What you are asked to do: The records below need to be set down again exactly; their images stay out.

Provided entries:
BEGIN

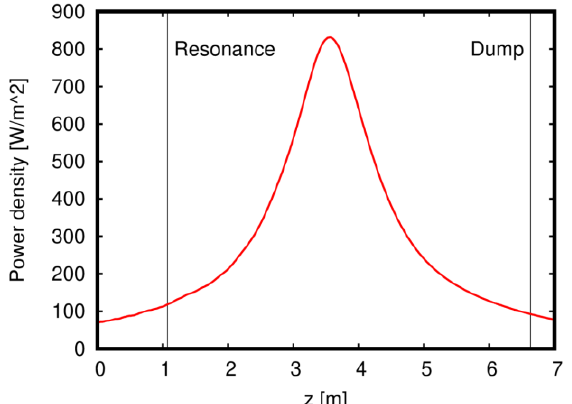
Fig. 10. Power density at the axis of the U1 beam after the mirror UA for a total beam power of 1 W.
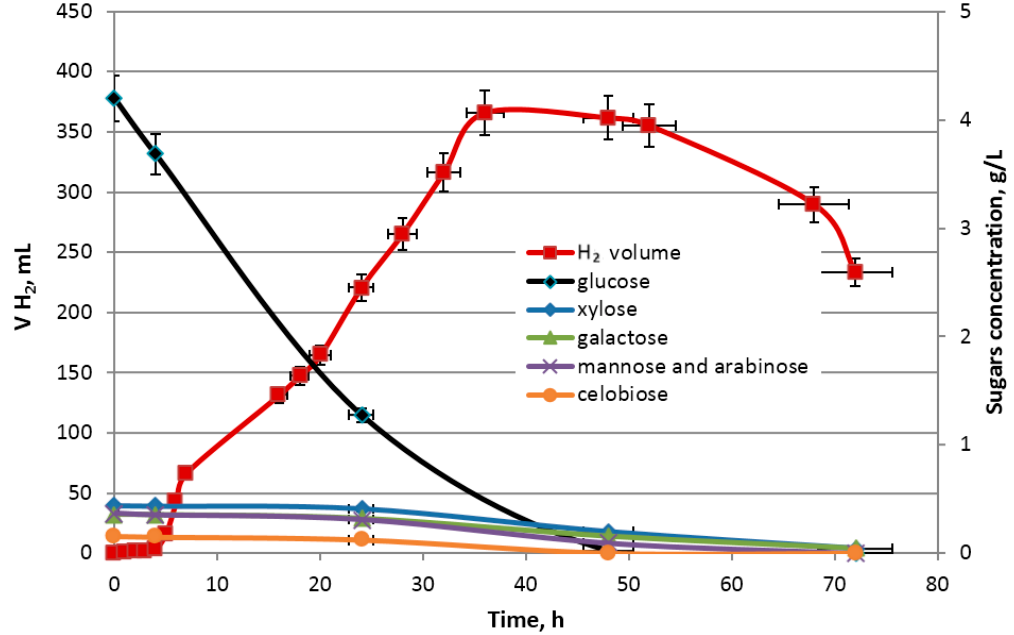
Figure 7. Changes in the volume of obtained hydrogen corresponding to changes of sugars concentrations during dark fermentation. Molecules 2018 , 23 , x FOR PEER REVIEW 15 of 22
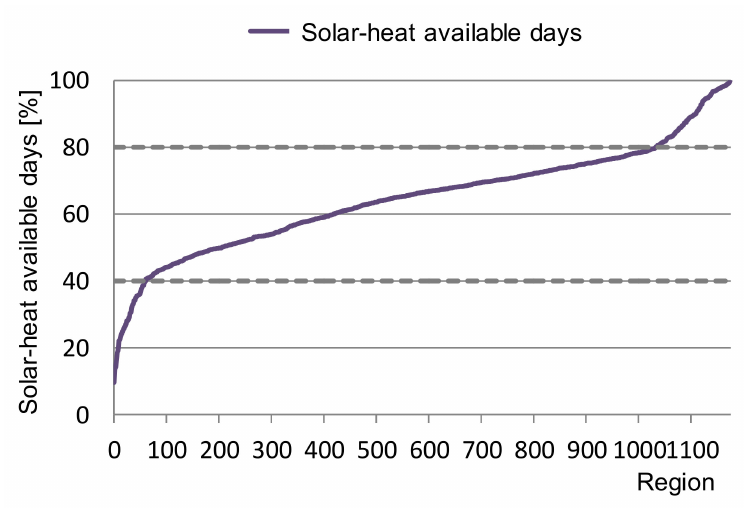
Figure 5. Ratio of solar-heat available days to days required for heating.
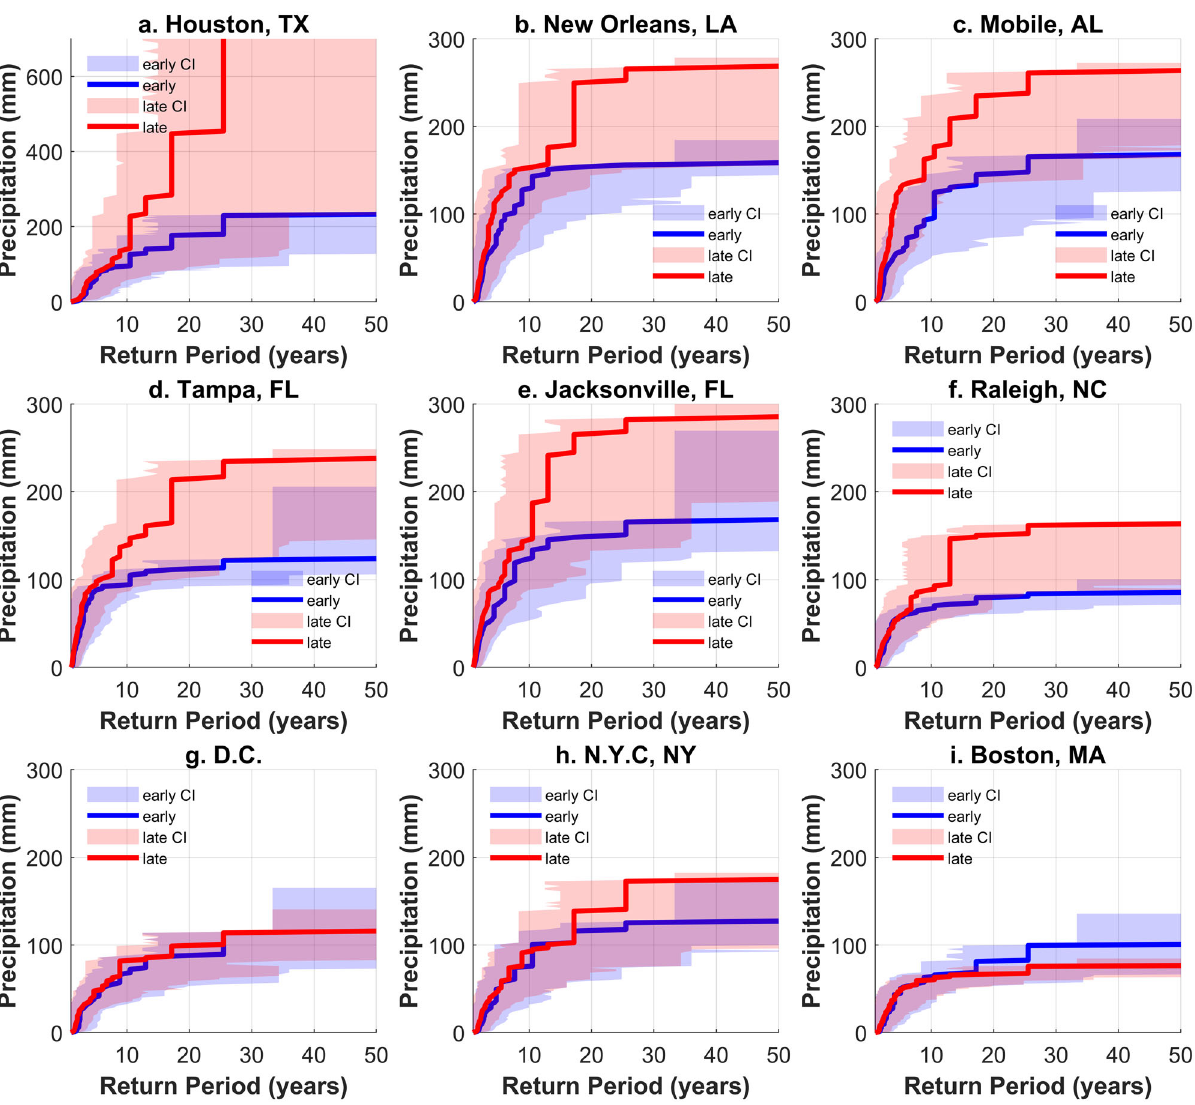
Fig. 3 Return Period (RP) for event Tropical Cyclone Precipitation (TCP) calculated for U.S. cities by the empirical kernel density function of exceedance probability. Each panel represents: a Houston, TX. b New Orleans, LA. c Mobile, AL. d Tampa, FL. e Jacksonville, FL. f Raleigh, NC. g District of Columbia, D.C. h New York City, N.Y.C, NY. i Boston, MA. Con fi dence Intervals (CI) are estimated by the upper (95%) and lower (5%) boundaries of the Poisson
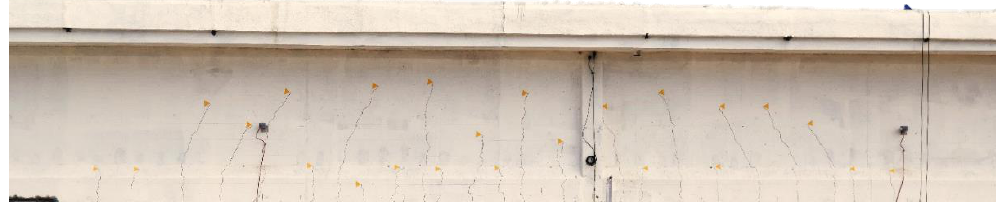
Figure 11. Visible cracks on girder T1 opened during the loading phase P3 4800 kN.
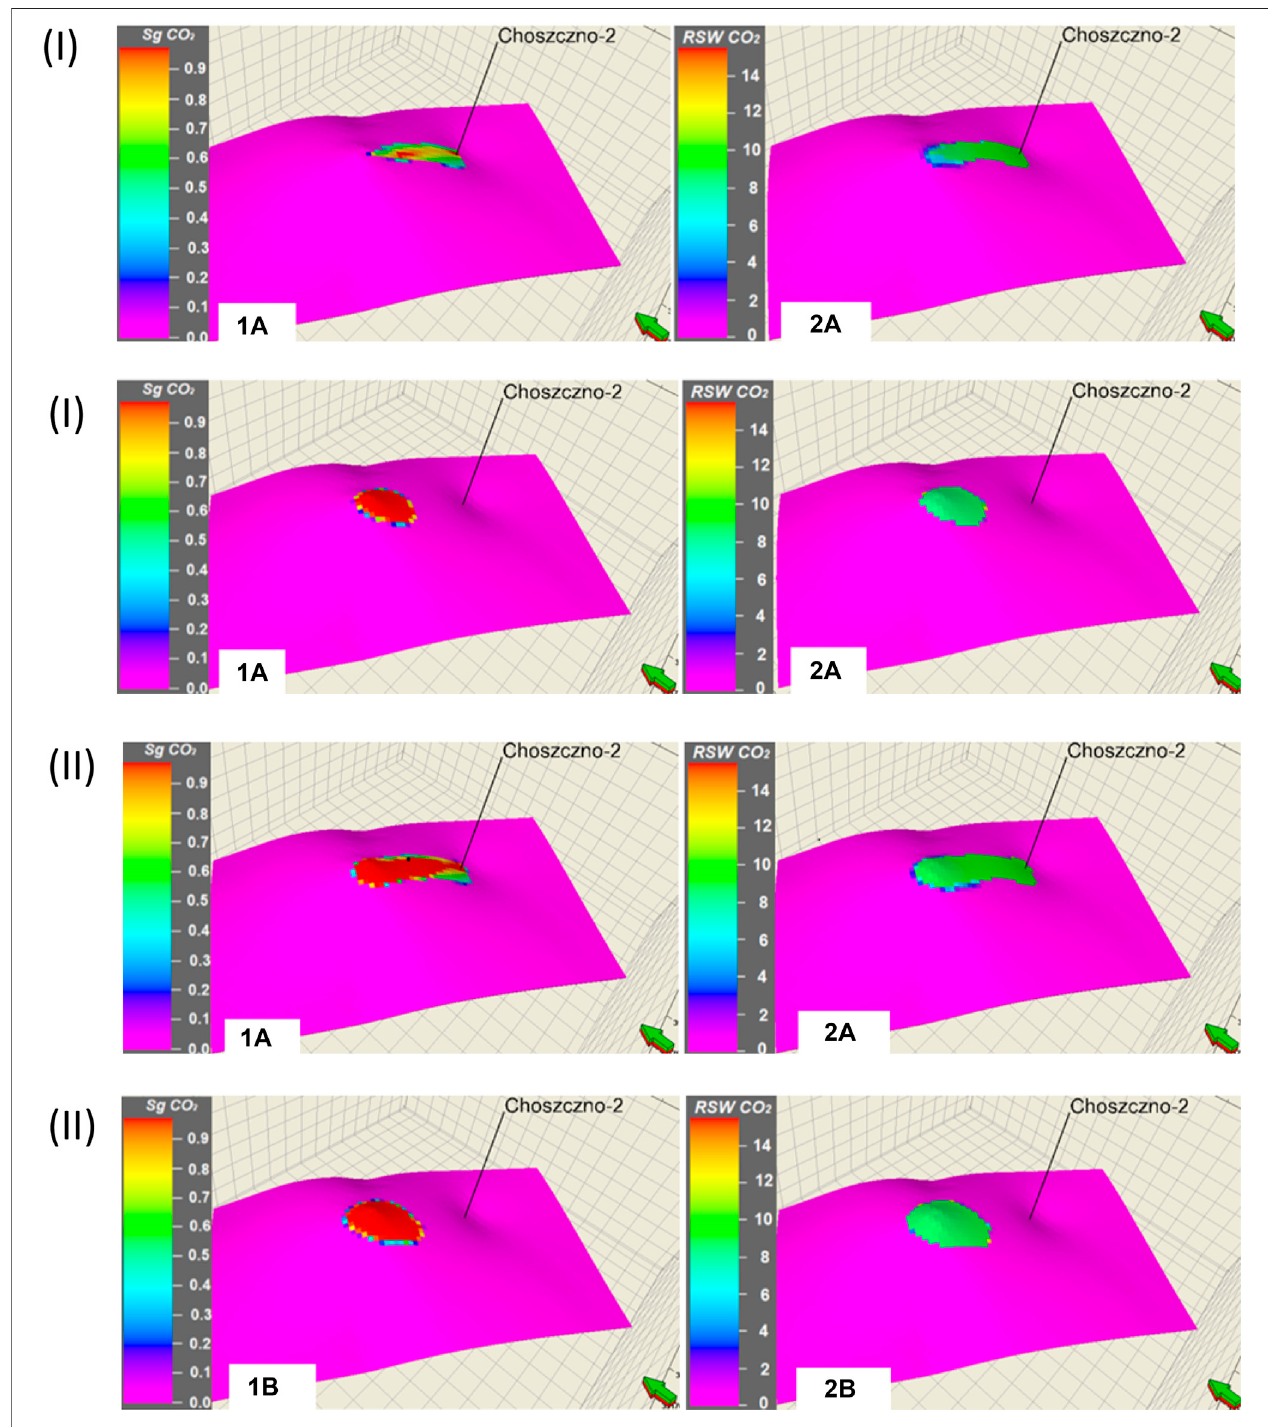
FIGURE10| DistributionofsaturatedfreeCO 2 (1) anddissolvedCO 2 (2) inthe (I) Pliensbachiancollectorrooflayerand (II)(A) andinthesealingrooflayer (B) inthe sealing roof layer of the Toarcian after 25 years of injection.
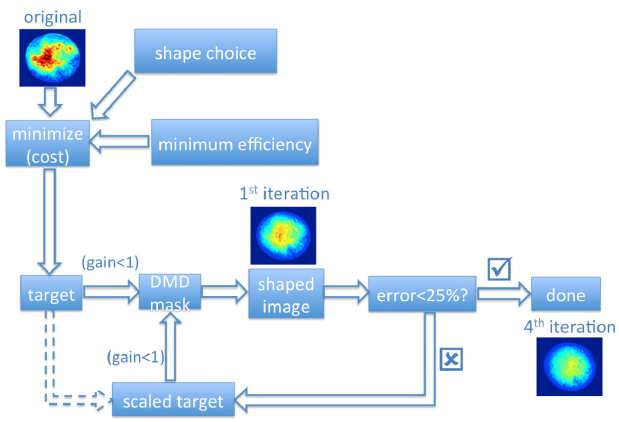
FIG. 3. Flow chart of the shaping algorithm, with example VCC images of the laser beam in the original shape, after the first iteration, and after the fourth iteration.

END

Reply:
Fig. 10. Power density at the axis of the U1 beam after the mirror UA for a total beam power of 1 W.
Figure 7. Changes in the volume of obtained hydrogen corresponding to changes of sugars concentrations during dark fermentation. Molecules 2018 , 23 , x FOR PEER REVIEW 15 of 22
Figure 5. Ratio of solar-heat available days to days required for heating.
Fig. 3 Return Period (RP) for event Tropical Cyclone Precipitation (TCP) calculated for U.S. cities by the empirical kernel density function of exceedance probability. Each panel represents: a Houston, TX. b New Orleans, LA. c Mobile, AL. d Tampa, FL. e Jacksonville, FL. f Raleigh, NC. g District of Columbia, D.C. h New York City, N.Y.C, NY. i Boston, MA. Con fi dence Intervals (CI) are estimated by the upper (95%) and lower (5%) boundaries of the Poisson
Figure 11. Visible cracks on girder T1 opened during the loading phase P3 4800 kN.
FIGURE10| DistributionofsaturatedfreeCO 2 (1) anddissolvedCO 2 (2) inthe (I) Pliensbachiancollectorrooflayerand (II)(A) andinthesealingrooflayer (B) inthe sealing roof layer of the Toarcian after 25 years of injection.
FIG. 3. Flow chart of the shaping algorithm, with example VCC images of the laser beam in the original shape, after the first iteration, and after the fourth iteration.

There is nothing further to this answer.